*Problem to work on*. Give back exactly the lines from the line that contains "7: (195, 446)" to the last line of the listing below, inclusive, and no others.

• • • • • • •

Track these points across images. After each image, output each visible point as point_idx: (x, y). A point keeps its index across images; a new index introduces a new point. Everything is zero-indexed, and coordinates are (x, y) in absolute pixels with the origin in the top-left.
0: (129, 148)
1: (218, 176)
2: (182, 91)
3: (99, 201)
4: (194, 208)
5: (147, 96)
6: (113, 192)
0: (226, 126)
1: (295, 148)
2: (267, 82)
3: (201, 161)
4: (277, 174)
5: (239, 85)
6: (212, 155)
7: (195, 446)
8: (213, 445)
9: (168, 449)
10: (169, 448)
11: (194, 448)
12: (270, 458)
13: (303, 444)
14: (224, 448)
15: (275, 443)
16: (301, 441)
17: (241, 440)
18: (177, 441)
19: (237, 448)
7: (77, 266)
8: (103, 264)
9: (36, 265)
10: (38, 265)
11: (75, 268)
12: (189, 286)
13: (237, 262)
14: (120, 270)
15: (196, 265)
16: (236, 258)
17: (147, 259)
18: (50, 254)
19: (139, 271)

• • • • • • •

*Solution for this exercise*.
7: (195, 446)
8: (213, 445)
9: (168, 449)
10: (169, 448)
11: (194, 448)
12: (270, 458)
13: (303, 444)
14: (224, 448)
15: (275, 443)
16: (301, 441)
17: (241, 440)
18: (177, 441)
19: (237, 448)
7: (77, 266)
8: (103, 264)
9: (36, 265)
10: (38, 265)
11: (75, 268)
12: (189, 286)
13: (237, 262)
14: (120, 270)
15: (196, 265)
16: (236, 258)
17: (147, 259)
18: (50, 254)
19: (139, 271)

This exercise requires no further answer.